The only downside of the studio is that there is no running water. Once or twice a week, I have to roll a wheelbarrow full of empty milk jugs to the house, fill them up with the hose, and roll them back. It’s great for conserving water, but I’m not looking forward to doing it in the snow.
Everyone who works at the studio is a potter, and they each get an area to work on their own projects. As the apprentice, I get a bigger area with my own work table, wheel, and shelves. I've been able to make a variety of things so far. I got my first batch of mugs out of the glaze firing this week, so I can glaze the rest now that I know how they’ll turn out. I get to sell my work in their downtown store, so I’m hoping to have more finished pieces soon!
I live on the property in an apartment with a living room and bedroom. Again, there’s no running water in the apartment, but I have my own bathroom in Tom’s house, which is fortunately only five steps away. I have a mini fridge, microwave, and toaster oven, and I share the kitchen in the house. The property is about five acres and has a nice trail in the woods by a river.
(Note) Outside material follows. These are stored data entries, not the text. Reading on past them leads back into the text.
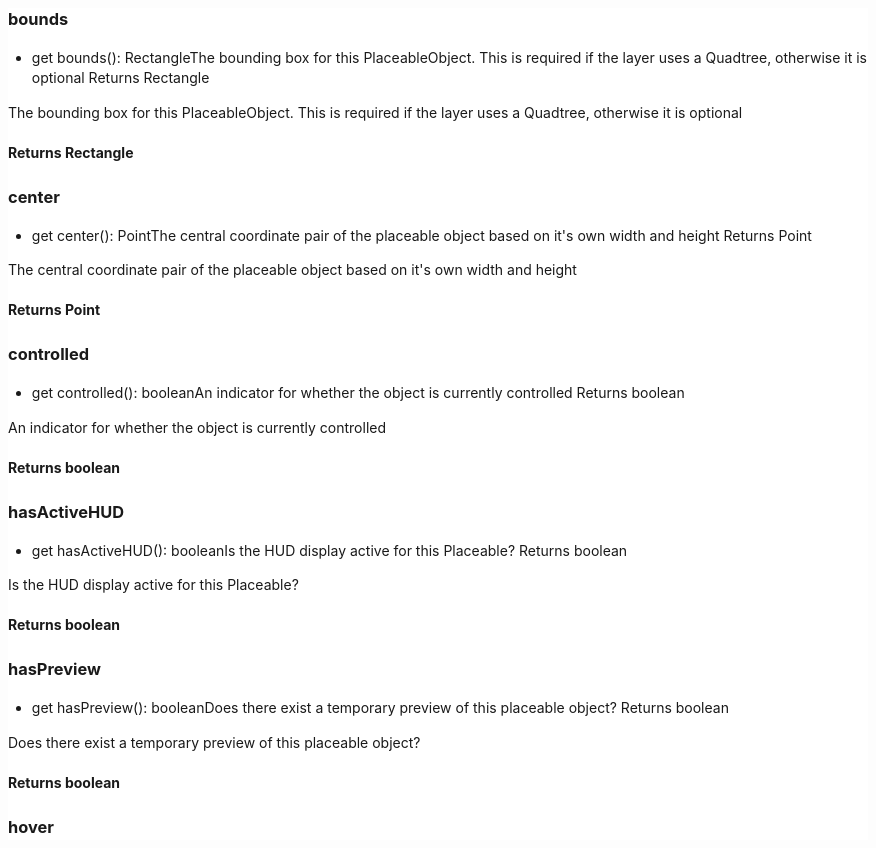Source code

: 
### bounds

- get bounds(): RectangleThe bounding box for this PlaceableObject.
This is required if the layer uses a Quadtree, otherwise it is optional
Returns Rectangle

The bounding box for this PlaceableObject.
This is required if the layer uses a Quadtree, otherwise it is optional


#### Returns Rectangle


### center

- get center(): PointThe central coordinate pair of the placeable object based on it's own width and height
Returns Point

The central coordinate pair of the placeable object based on it's own width and height


#### Returns Point


### controlled

- get controlled(): booleanAn indicator for whether the object is currently controlled
Returns boolean

An indicator for whether the object is currently controlled


#### Returns boolean


### hasActiveHUD

- get hasActiveHUD(): booleanIs the HUD display active for this Placeable?
Returns boolean

Is the HUD display active for this Placeable?


#### Returns boolean


### hasPreview

- get hasPreview(): booleanDoes there exist a temporary preview of this placeable object?
Returns boolean

Does there exist a temporary preview of this placeable object?


#### Returns boolean


### hover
I love being able to live in such a beautiful place. Monty loves his new home too. After living in downtown Savannah, he’s not used to having so much space to run around. He comes to work with me every day, so we’re always together. He and Tom’s dog, Komo, got off to a rough start, but it seems like they’re finally warming up to each other.
It didn’t take Monty long to learn how to operate the screen door in front, and he easily lets himself in and out. He’s gone on a couple adventures, but he’s been good about coming back so far. One day he ended up at the neighbors’ house, and they kept him in their horse stall until I picked him up. He still has his Savannah tag, so I don’t think they realized he lives here.
The job is a lot of work, but I really enjoy it so far. There’s always something to do, and I’ve learned a lot already. I truly miss Savannah and everyone there, but I think this was definitely the next step I needed to take in my career. I’m looking forward to the rest of year!